Using the data below, work out how many lines contain the word "Легло", then state that number without comment.

***** RECORDS SUPPLIED *****

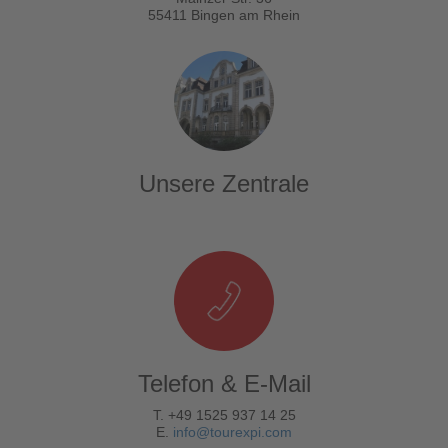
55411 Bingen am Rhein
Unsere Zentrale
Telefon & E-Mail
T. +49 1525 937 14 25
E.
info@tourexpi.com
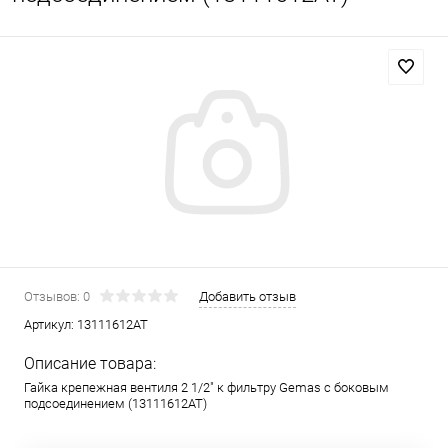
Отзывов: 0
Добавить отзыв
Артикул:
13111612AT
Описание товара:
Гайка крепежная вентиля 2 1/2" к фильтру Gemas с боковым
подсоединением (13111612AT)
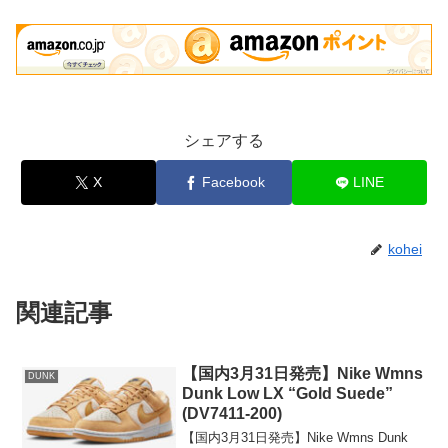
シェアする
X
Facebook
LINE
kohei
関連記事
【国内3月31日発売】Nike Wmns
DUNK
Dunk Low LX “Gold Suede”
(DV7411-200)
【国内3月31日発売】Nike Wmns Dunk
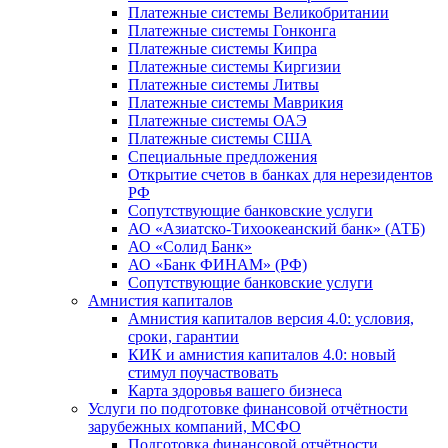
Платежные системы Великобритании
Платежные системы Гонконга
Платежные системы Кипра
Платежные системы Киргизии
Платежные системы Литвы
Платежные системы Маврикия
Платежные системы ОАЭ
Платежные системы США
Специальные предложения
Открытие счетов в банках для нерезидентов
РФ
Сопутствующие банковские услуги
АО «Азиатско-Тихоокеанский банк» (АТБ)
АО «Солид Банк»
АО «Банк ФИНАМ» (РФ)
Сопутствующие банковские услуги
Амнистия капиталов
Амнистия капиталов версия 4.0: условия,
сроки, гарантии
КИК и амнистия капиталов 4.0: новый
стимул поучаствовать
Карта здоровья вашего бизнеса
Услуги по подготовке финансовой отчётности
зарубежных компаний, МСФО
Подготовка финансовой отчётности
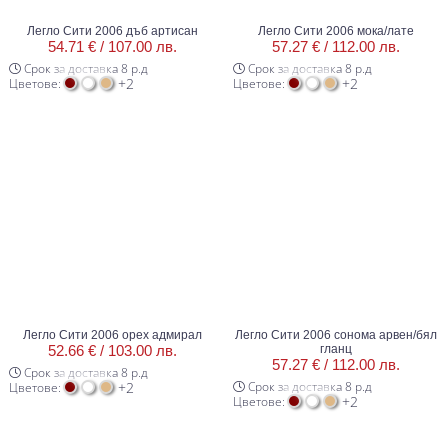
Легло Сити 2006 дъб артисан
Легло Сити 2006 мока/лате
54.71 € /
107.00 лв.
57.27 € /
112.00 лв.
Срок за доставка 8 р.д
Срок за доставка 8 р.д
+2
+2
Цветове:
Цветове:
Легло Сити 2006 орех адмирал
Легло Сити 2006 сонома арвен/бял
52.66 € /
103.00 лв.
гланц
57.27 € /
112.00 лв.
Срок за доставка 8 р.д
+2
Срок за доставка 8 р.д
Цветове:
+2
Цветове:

*****
***** RECORDS SUPPLIED *****

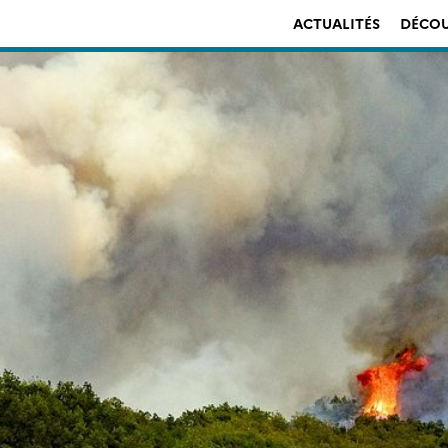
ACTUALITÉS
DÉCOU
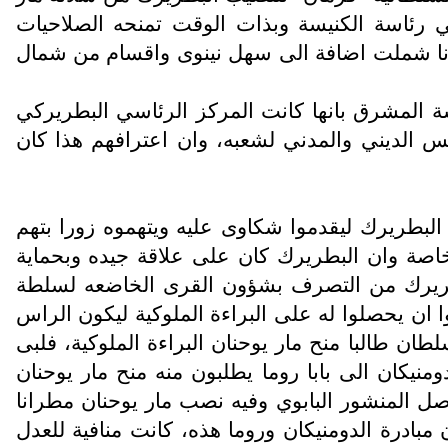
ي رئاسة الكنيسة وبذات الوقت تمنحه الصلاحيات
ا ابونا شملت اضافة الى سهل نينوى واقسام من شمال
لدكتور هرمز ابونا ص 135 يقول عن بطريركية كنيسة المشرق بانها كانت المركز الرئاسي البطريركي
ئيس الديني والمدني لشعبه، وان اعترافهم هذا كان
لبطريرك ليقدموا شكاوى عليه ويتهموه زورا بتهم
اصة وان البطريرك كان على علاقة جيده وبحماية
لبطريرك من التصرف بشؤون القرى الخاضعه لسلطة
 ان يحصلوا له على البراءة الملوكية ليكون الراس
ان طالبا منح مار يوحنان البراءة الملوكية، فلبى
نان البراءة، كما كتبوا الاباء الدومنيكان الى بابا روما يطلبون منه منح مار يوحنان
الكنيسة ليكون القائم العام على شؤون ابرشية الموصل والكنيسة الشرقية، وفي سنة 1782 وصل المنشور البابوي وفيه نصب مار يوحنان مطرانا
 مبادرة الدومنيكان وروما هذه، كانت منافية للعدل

*****
***** RECORDS SUPPLIED *****

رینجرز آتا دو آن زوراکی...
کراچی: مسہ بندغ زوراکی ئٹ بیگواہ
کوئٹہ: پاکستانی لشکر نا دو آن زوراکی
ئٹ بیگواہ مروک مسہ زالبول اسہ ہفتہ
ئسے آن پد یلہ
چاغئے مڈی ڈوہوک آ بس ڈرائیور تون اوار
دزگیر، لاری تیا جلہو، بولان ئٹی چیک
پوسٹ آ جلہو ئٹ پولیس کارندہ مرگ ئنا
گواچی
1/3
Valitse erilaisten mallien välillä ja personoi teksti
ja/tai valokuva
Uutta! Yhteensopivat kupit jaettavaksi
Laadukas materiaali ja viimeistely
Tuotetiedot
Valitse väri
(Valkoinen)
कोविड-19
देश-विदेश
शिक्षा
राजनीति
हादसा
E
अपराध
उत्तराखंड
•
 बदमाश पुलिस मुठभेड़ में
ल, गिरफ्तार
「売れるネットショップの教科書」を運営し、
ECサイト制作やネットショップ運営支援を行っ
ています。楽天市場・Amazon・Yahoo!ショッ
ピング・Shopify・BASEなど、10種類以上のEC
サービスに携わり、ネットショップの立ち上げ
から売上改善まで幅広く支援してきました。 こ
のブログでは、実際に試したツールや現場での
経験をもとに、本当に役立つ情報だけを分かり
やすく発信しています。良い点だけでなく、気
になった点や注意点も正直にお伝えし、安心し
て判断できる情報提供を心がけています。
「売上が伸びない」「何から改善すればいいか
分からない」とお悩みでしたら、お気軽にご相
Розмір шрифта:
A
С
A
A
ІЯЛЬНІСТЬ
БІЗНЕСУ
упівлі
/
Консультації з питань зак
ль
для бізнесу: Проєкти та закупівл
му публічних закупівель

*****

_RESULT OF THIS EXERCISE_: 4